Mid-handicappers may be better off hitting a 3-wood off tees with tight fairways. However, they will have more success than beginners with the driver so it is worth carrying for those rounds when your swing is feeling good. A mid-handicapper is typically better within a 100-yards. Therefore it is advisable to carry a lob wedge. 

  • Driver
  • 3-wood
  • 4 and 5 hybrids
  • 6, 7, 8 and 9 irons
  • Pitching wedge
  • Sand wedge
  • Putter

What clubs should a low handicapper carry?

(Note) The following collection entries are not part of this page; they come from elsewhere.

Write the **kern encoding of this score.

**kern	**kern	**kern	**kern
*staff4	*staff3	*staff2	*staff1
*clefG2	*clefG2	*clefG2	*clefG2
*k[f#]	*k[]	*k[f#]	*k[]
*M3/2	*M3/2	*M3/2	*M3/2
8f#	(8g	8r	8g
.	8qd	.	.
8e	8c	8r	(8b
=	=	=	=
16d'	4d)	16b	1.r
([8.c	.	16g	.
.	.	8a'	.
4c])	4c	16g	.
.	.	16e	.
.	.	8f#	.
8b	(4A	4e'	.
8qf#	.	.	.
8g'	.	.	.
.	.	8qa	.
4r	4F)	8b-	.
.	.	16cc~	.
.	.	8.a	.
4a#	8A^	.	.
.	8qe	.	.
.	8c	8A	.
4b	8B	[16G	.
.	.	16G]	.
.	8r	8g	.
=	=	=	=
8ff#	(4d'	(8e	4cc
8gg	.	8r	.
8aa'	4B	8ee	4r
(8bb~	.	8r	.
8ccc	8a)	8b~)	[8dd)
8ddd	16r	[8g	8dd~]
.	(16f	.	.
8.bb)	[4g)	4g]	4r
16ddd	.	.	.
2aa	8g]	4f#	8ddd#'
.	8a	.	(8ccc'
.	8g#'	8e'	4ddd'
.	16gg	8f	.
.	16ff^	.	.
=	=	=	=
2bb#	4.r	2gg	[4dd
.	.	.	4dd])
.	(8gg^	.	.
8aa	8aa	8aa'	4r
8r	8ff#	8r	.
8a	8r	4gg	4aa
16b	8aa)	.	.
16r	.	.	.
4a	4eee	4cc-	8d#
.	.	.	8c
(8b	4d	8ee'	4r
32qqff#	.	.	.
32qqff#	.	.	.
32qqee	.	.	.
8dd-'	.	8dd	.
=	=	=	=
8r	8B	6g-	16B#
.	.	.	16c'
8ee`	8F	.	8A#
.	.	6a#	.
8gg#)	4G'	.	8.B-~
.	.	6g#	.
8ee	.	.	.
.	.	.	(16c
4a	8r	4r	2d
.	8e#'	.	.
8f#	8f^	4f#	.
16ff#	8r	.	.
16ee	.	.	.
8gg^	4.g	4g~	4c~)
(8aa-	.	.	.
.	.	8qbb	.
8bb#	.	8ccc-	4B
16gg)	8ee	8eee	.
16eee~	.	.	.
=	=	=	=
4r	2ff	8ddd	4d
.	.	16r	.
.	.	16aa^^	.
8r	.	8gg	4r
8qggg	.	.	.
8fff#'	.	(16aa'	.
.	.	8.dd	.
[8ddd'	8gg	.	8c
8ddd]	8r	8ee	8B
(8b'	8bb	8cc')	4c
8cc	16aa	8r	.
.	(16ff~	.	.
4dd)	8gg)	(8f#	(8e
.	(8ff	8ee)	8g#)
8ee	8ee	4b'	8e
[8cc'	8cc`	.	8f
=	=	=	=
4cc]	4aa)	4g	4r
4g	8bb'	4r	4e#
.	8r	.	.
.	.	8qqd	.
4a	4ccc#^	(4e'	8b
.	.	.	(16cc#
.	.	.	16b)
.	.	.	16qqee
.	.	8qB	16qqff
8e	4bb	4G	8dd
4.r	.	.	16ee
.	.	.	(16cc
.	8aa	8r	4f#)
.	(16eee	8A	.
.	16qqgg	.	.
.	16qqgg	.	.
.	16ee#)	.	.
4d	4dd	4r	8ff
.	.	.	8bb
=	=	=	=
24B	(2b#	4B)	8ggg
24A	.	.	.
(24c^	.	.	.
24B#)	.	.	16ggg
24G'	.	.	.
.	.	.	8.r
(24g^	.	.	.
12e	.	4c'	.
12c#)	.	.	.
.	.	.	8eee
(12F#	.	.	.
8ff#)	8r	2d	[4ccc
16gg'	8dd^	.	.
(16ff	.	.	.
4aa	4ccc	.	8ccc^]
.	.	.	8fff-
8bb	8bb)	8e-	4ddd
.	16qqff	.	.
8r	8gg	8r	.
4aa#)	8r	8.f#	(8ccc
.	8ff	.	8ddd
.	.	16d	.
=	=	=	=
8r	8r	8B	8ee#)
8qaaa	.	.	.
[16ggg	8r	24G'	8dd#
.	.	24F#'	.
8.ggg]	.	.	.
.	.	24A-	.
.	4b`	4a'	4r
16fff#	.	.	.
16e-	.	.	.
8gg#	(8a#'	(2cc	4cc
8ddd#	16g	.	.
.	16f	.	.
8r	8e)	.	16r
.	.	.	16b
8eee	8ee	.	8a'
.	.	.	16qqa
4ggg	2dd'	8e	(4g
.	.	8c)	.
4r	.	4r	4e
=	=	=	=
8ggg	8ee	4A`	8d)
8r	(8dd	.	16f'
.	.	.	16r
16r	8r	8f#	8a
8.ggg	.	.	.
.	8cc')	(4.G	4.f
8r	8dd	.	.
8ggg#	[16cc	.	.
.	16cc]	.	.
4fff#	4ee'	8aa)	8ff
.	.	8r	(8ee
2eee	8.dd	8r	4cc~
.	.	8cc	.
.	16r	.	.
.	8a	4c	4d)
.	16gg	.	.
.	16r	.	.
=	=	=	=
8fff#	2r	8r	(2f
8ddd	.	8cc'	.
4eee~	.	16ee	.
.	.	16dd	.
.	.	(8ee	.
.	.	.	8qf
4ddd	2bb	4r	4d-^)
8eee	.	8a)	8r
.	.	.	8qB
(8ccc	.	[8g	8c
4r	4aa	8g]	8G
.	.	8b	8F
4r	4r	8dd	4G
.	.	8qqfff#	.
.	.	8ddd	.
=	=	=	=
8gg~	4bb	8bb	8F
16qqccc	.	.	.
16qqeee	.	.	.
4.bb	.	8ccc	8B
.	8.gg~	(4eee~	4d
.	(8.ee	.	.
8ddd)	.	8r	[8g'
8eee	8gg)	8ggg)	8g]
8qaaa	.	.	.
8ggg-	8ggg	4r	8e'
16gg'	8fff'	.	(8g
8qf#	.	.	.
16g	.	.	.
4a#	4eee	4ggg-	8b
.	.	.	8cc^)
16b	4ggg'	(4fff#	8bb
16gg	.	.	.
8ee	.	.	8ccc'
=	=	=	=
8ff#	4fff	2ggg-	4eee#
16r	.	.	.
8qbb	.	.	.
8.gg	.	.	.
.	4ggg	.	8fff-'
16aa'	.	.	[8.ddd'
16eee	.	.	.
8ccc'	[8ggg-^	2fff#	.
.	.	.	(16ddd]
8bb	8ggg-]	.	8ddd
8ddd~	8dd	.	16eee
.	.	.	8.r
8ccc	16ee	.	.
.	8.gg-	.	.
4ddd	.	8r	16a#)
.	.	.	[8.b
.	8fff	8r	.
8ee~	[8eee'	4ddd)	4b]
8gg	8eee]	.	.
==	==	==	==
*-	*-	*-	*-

Low-handicappers and scratch golfers will probably want an extra wedge rather than a hybrid or 3-wood. This will provide you with added accuracy for those all-important approach shots. If you are low-handicapper then it is likely you have your game in great order and know it much better than I (or anyone else) could so you should go with what you know. If you are a low handicapper looking to get to scratch but find yourself just short of the mark then definitely pick up an extra wedge for your bag. Having a 5-foot put rather than a 15-foot put will save you more shots than a hybrid in the bag would.

 

  • Driver
  • 3-wood or 2 hybrid
  • 3-iron through 9-iron
  • Pitching wedge
  • Gap wedge
  • Sand wedge
  • Lob wedge
  • Putter

Conclusion: how many golf clubs can you have in your bag?

Under the current rules of golf, you can have 14 golf clubs in your bag. Getting this wrong can be costly. If you were wondering, I have never come close to winning another club championship; just like Woosy never got his hands on the elusive claret jug. Having read this article, this is a fate that (hopefully!) you will not share.